Era algo parecido al zumbido de unas abejas. Pero no era eso. Era algo muy distinto. Como si hubieran abierto el grifo del agua. No podía moverme, estaba magullada, con varias partes de mi cuerpo rotas y a punto de desmayarme. Supongo que por eso tardé en darme cuenta de lo que estaba haciendo ahora mi agresor. Sentí un líquido caliente por la espalda, por la cabeza, por mi rostro. Aquel cabrón me estaba meando. Caía sobre mi cuerpo, sobre mi piel, y se mezclaba con la sangre. No olía a nada, o al menos yo no era capaz de distinguir ningún olor.

Cuando terminó, ese hombre que había surgido de la nada recogió algo del suelo y se retiró.

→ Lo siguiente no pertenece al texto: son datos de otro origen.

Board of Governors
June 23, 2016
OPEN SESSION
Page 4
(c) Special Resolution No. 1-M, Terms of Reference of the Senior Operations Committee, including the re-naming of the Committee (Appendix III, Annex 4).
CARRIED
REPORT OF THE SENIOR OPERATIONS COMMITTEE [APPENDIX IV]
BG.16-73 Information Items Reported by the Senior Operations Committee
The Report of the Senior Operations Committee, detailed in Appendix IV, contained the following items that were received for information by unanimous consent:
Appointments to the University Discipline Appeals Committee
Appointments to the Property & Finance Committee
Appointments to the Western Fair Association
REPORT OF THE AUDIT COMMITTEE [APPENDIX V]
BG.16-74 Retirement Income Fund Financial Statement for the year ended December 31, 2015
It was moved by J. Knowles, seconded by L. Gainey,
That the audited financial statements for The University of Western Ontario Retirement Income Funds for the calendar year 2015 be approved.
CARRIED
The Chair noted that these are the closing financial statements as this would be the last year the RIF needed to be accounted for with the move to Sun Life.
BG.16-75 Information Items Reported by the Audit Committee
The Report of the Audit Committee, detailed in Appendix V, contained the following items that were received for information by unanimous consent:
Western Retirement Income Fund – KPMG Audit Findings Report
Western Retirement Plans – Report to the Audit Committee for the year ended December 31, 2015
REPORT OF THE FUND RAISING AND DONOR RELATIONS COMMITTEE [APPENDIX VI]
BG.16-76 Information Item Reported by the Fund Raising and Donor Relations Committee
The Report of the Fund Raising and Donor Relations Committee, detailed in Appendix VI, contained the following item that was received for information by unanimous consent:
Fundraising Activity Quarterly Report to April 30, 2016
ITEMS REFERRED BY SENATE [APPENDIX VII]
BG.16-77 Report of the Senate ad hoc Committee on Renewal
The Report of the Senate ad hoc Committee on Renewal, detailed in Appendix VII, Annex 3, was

Pude escuchar los pasos alejándose.

Todo había ocurrido muy rápido, mi atacante, los golpes, no creo que hubieran pasado más de dos o tres minutos desde que había entrado en el garaje.

Me quedé allí tirada.

No podía moverme y apenas me mantenía consciente.

Recordé algo que decían siempre acerca de permanecer despierta cuando recibes un fuerte golpe en la cabeza, no sé si tenía lógica pero lo intenté, agarrada a la idea de que si lo conseguía podría salir con vida.

Hice un esfuerzo por concentrarme en la sangre que caía por mis ojos y llegaba hasta la boca. Estaba salada. Viscosa.

Intenté no pensar, pero no pude evitarlo. Tal vez Moncada creería que me había arrepentido y, después de esperar un rato prudente, se marcharía. Tal vez Helena, Concha y los demás darían por hecho que me había ido con el teniente y no me buscarían ni se preocuparían de mí. Tal vez nadie iría a retirar su coche hasta el día siguiente. Tal vez moriría allí sola, desangrada, en aquel garaje de la plaza de la Trinidad.

Sentí palpitar mi cabeza como si me fuera a estallar en cualquier momento.

Después de un tiempo indeterminado, no sé si fueron horas o minutos, perdí el sentido.